PROBLEMS TO SOLVE ▸
1 > Answer these questions using the vanishing-hand abstract.
(a) Which keywords are listed for the paper?
(b) In what period, according to Chandler, did the visible hand of managerial coordination replace the invisible hand of the market?
(c) What name is given to the paper's basic argument?
2 > From the vanishing-hand abstract, repeat word for word the passage running from "Richard N. Langlois." up to and including "Markets, Managerial Hierarchies.".

GIVEN TEXT ▸
Richard N. Langlois. The Vanishing Hand: the Changing Dynamics of Industrial Capitalism.

Keywords: Industrial Organization, Markets, Managerial Hierarchies.

Abstract:

In a series of classic works, Alfred Chandler challenged the prediction (implicit perhaps in Adam Smith’s account of the division of labor and the Invisible Hand) that economic growth would always lead to finer market decentralization. In the late nineteenth and early twentieth centuries, Chandler showed, the visible hand of managerial coordination replaced the invisible hand of the market. Many would argue, however, that the late twentieth century witnessed an organizational revolution at least as important as the one Chandler described. In that epoch, Smithian forces clearly outpaced Chandlerian ones. This paper is a preliminary attempt to explain why: to provide some theoretical insight into the organizational structure of the new economy. The basic argument - the vanishing-hand hypothesis - is this. The managerial revolution Chandler chronicled was the result of an imbalance between the coordination needs of high-throughput technologies and the abilities of contemporary markets and contemporary technologies of coordination to meet those needs. With further growth in the extent of the market and improvements in the technology of coordination, the central management of vertically integrated production stages is increasingly succumbing to the forces of decentralization.

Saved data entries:

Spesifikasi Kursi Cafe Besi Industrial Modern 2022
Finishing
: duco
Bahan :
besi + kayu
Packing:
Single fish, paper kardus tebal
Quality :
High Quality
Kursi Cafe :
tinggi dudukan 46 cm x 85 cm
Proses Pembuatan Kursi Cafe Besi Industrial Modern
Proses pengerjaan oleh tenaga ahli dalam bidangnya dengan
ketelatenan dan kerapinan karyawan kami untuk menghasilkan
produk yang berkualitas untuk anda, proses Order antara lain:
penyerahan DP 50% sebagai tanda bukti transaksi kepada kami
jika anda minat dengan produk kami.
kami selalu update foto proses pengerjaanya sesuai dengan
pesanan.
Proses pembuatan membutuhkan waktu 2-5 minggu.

ANSWER SECTION ▸
1 >
(a) Industrial Organization, Markets, Managerial Hierarchies.
(b) The late nineteenth and early twentieth centuries.
(c) The vanishing-hand hypothesis.

2 >
Richard N. Langlois. The Vanishing Hand: the Changing Dynamics of Industrial Capitalism.

Keywords: Industrial Organization, Markets, Managerial Hierarchies.